The decision



Upper Tribunal
(Immigration and Asylum Chamber) Appeal Number: Aa/09192/2014


THE IMMIGRATION ACTS


Heard at Manchester
Decision & Reasons Promulgated
On 13th May 2016
On 25th May 2016


Before

DEPUTY UPPER TRIBUNAL JUDGE M A HALL


Between

MS
(ANONYMITY DIRECTION MADE)
Appellant
and

THE SECRETARY OF STATE FOR THE HOME DEPARTMENT
Respondent


Representation:
For the Appellant: Ms R Chowdhury of Counsel, instructed by Freedom Solicitors
For the Respondent: Mr A McVeety, Senior Home Office Presenting Officer


DECISION AND REASONS
Introduction and Background
1. The Appellant appealed against a decision of Judge M Davies of the First-tier Tribunal (the FTT) promulgated on 20th March 2015.
2. The Appellant is a male Iranian citizen who claimed asylum on 24th July 2014. His application was refused on 9th October 2014 and his appeal heard by the FTT on 10th March 2015. The appeal was dismissed on all grounds.
3. The Appellant was granted permission to appeal to the Upper Tribunal.
Error of Law
4. On 10th March 2016 I heard submissions from both parties in relation to error of law. Permission to appeal had been granted only in relation to the consideration by the FTT of the Appellant's Facebook page which contained entries which may be perceived by the Iranian authorities as being opposed to the Iranian regime.

....

» Questions on the material:
(1) Render this sentence from the tribunal decision into French: "The Appellant was granted permission to appeal to the Upper Tribunal."
(2) According to the tribunal decision, on what date did the Appellant claim asylum?
(3) Resume the tribunal decision, picking up right after its final paragraph.

» Data segment:
....

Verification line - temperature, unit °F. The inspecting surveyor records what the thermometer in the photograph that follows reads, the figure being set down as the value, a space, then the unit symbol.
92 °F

....

» Task-by-task answers:
(1) L'appelant a été autorisé à interjeter appel devant l'Upper Tribunal.

(2) 24th July 2014

(3)
5. I found that the FTT erred in its consideration of this aspect of the appeal and the decision was set aside. The FTT did not adequately engage with the background information contained within the Respondent's OGN dated October 2012, which confirmed that the Iranian government monitored internet communications, and that individuals returning could be asked to log into their YouTube and Facebook accounts. The important aspect that needed to be considered was how the Facebook entries would be perceived by the Iranian authorities. The FTT had not adequately considered the background evidence, and had not adequately considered that the background evidence indicated that if questioned about internet activity, an individual could not be expected to lie, and if internet activity was exposed that was deemed to be opposed to the Iranian regime, this could lead to a real risk of persecution. Permission to appeal had not been granted in relation to any other findings made by the FTT, and therefore those findings, which included an adverse credibility finding against the Appellant, were preserved.
6. The hearing on 10th March 2016 was adjourned so that further evidence could be given so that the decision could be re-made. Details of the grant of permission, the submissions made by the parties, and my findings are contained in my error of law decision promulgated on 18th March 2016.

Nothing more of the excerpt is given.